■ **WHAT YOU HAVE TO DO**
Filter this listing down to the lines that contain the word "START", and copy them.

■ **DATASET RECORDS**
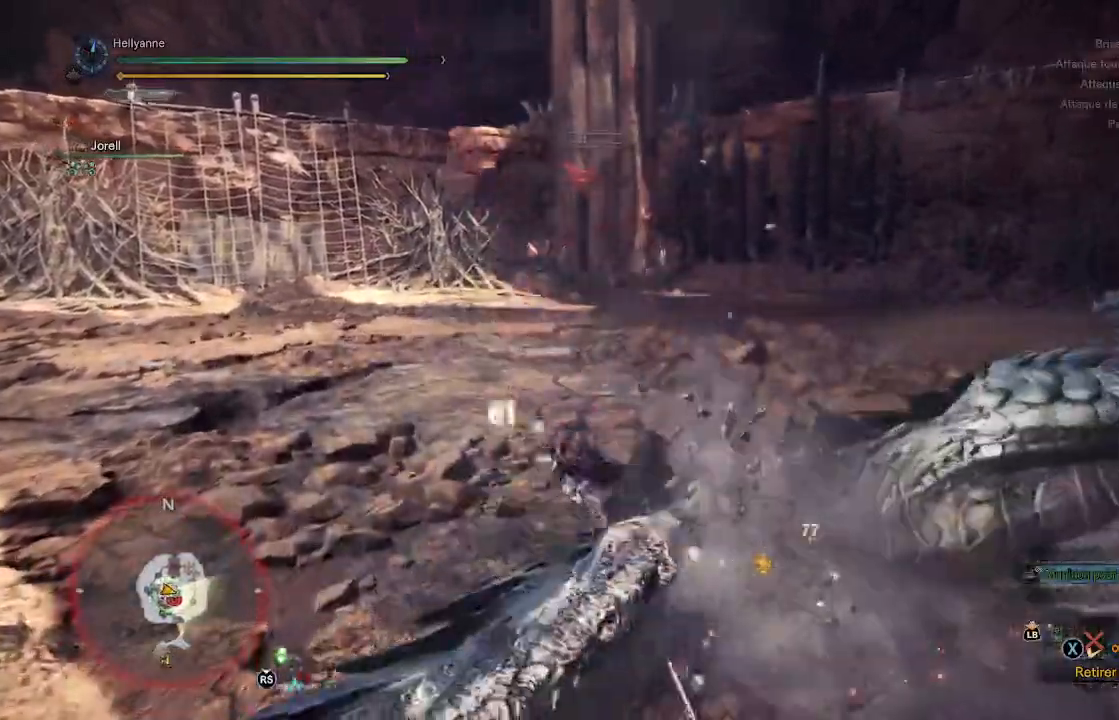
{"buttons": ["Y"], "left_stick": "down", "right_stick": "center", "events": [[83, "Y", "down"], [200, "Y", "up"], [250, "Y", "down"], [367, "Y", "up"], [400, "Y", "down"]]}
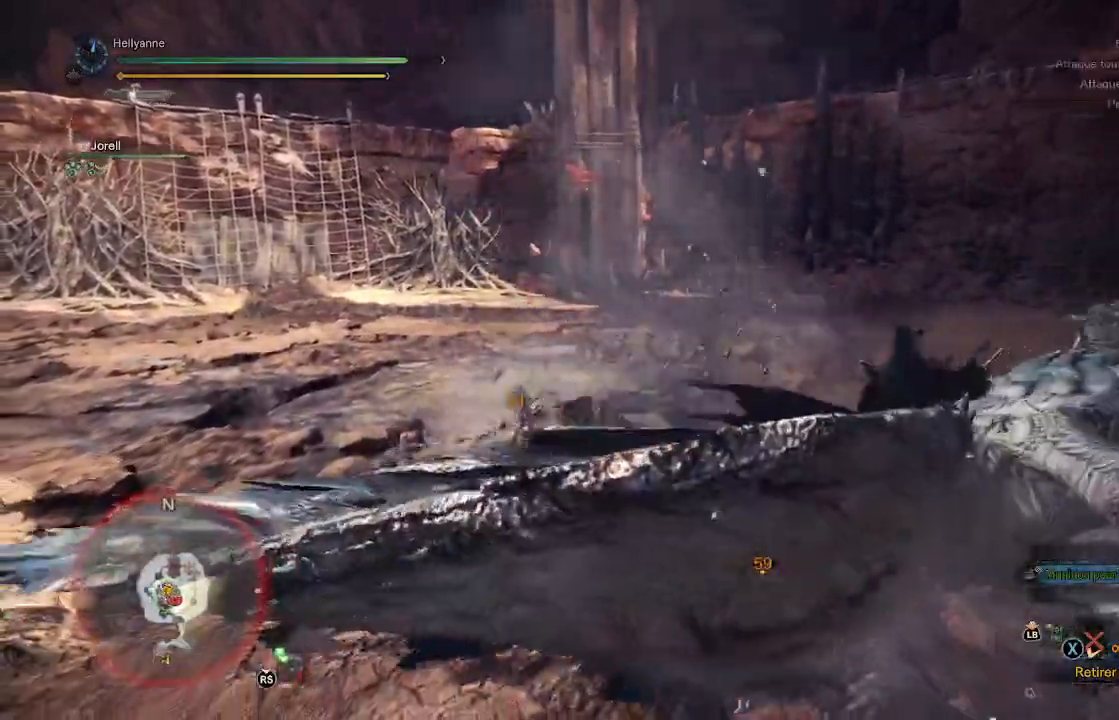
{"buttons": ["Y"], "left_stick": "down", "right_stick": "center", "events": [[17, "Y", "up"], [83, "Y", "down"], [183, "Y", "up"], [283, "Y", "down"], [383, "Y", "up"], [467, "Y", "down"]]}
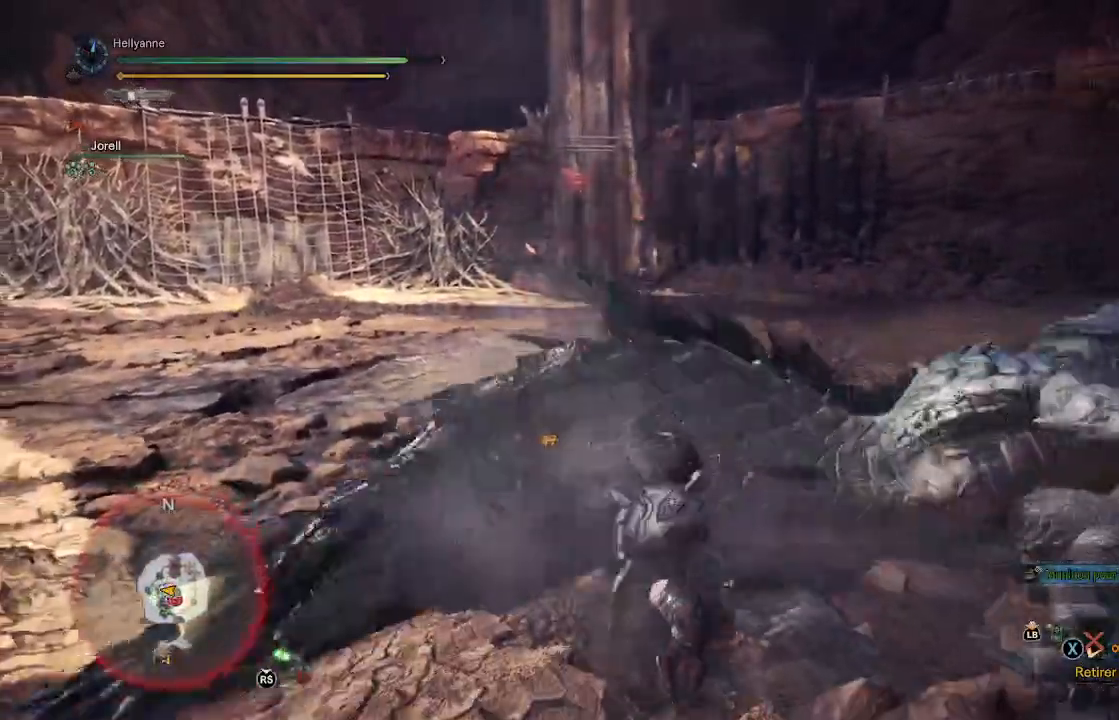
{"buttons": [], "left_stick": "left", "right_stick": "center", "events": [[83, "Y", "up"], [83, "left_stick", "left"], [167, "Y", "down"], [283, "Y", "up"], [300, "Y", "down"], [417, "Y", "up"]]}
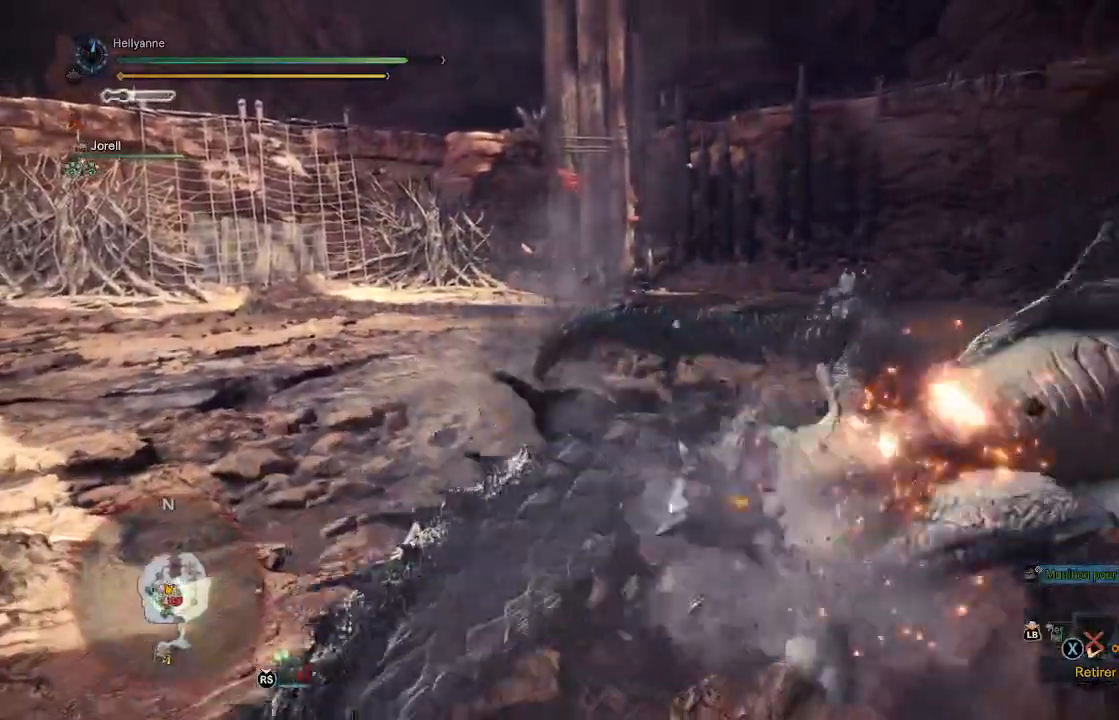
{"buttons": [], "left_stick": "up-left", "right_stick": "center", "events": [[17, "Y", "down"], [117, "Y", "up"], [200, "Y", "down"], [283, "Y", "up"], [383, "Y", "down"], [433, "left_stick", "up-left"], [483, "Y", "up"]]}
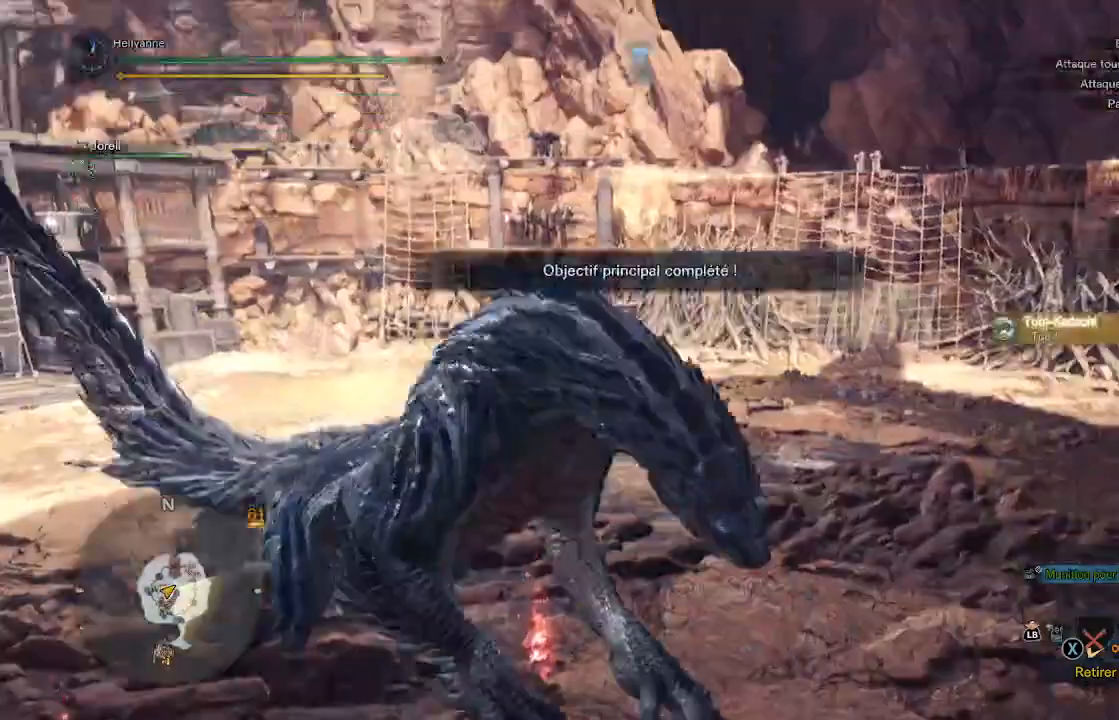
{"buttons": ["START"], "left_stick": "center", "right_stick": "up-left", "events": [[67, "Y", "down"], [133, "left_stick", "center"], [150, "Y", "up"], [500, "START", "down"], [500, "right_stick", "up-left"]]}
==
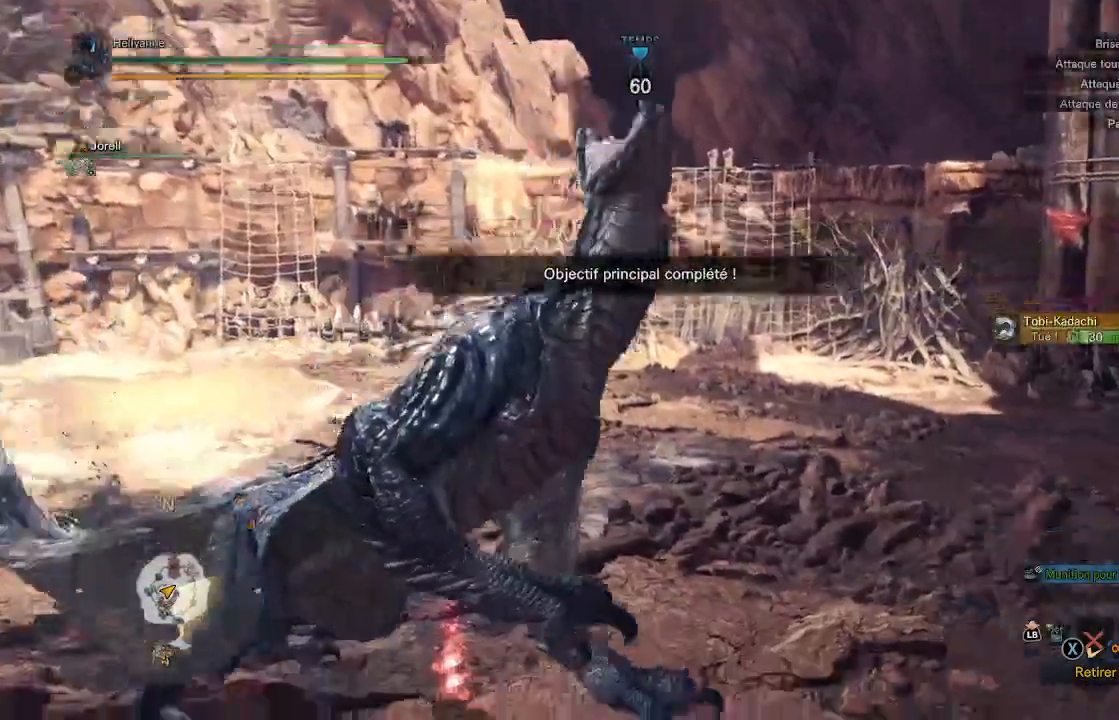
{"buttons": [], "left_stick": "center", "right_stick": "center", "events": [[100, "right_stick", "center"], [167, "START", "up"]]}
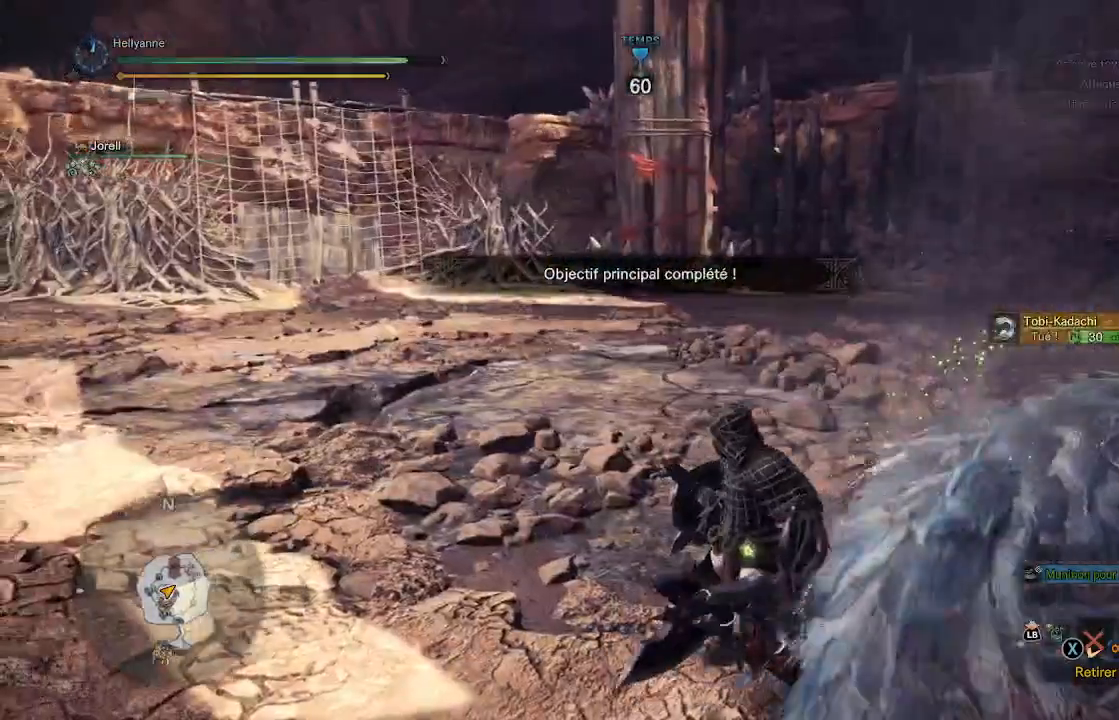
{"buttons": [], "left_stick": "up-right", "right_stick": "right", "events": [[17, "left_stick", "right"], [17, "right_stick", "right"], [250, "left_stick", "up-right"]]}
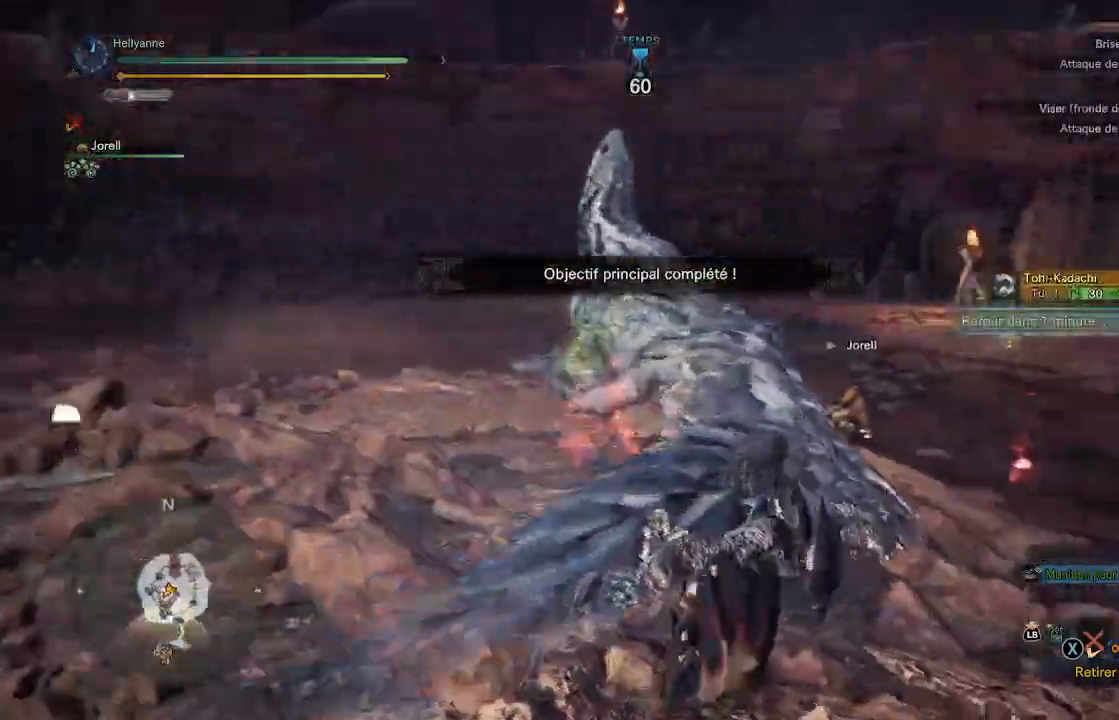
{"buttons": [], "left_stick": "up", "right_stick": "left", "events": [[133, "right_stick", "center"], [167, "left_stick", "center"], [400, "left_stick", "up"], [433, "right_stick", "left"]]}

■ **REPLY TO THE TASK**
{"buttons": ["START"], "left_stick": "center", "right_stick": "up-left", "events": [[67, "Y", "down"], [133, "left_stick", "center"], [150, "Y", "up"], [500, "START", "down"], [500, "right_stick", "up-left"]]}
{"buttons": [], "left_stick": "center", "right_stick": "center", "events": [[100, "right_stick", "center"], [167, "START", "up"]]}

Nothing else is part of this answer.